# Problem building emacs24



## neilms (Jul 11, 2012)

I have attempted to build emacs 24 in /usr/ports/editors/emacs-devel.
The build failed after approximately 20 minutes with a series of errors. A part of my difficulty in making this request for help is that I am operating at the command line and the errors are scrolling off the screen. At this stage, the first question I have is how do I recover the error messages?

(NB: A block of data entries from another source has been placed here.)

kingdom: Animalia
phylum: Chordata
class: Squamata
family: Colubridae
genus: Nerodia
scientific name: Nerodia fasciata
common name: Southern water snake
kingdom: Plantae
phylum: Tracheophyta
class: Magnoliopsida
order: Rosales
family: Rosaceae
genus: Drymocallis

The messages that I can see say the following:
----------
Stop in /usr/ports/print/xmltex.
***[build-depends] Error code 1

Stop in /usr/ports/print/passivetex.
***[build-depends] Error code 1

Stop in /usr/ports/textproc/xmlto.
***[install] Error code 1

Stop in /usr/ports/textproc/xmlto.
***[build-depends] Error code 1

Stop in /usr/ports/graphics/giflib.
***[lib-depends] Error code 1

Stop in /usr/ports/editors/emacs-devel.
***[build] Error code 1
-------------
Like I have said, there are more error messages that have scrolled up the screen.
Can anyone help with this?

I should add that my ports tree is fully up to date. I ran cvsup a few days ago and also downloaded and rebuild the core system with the latest stable sources.


----------



## jrm@ (Jul 11, 2012)

You can use scroll lock, then page up and down.  You could also redirect to a file and if you want to continue to see the output to the screen try using tee().  sysutils/tmux or sysutils/screen are also nice options.

To update your ports tree, use portsnap().


----------



## wblock@ (Jul 11, 2012)

Scroll lock only works on the console, but that may be what is being used.  Some X terminal programs have scroll bars.  There is also script(1): http://forums.freebsd.org/showthread.php?t=17309.


----------



## neilms (Jul 11, 2012)

It seems that something went wrong with my system and ports rebuild. There are a lot of older versions installed when a newer version is required. I am getting a lot of warnings to this effect.

Obviously, it seems that the upgrade did not work as i had expected. To correct the inconsistencies in my system I will have to do a fresh system installation. Fortunately, I have not done much in the way of configuration so far in any case.


----------



## wblock@ (Jul 11, 2012)

Install ports-mgmt/portmaster and use it to update ports.  It will take care of removing the old versions at the right time.

Upgrading FreeBSD Ports


----------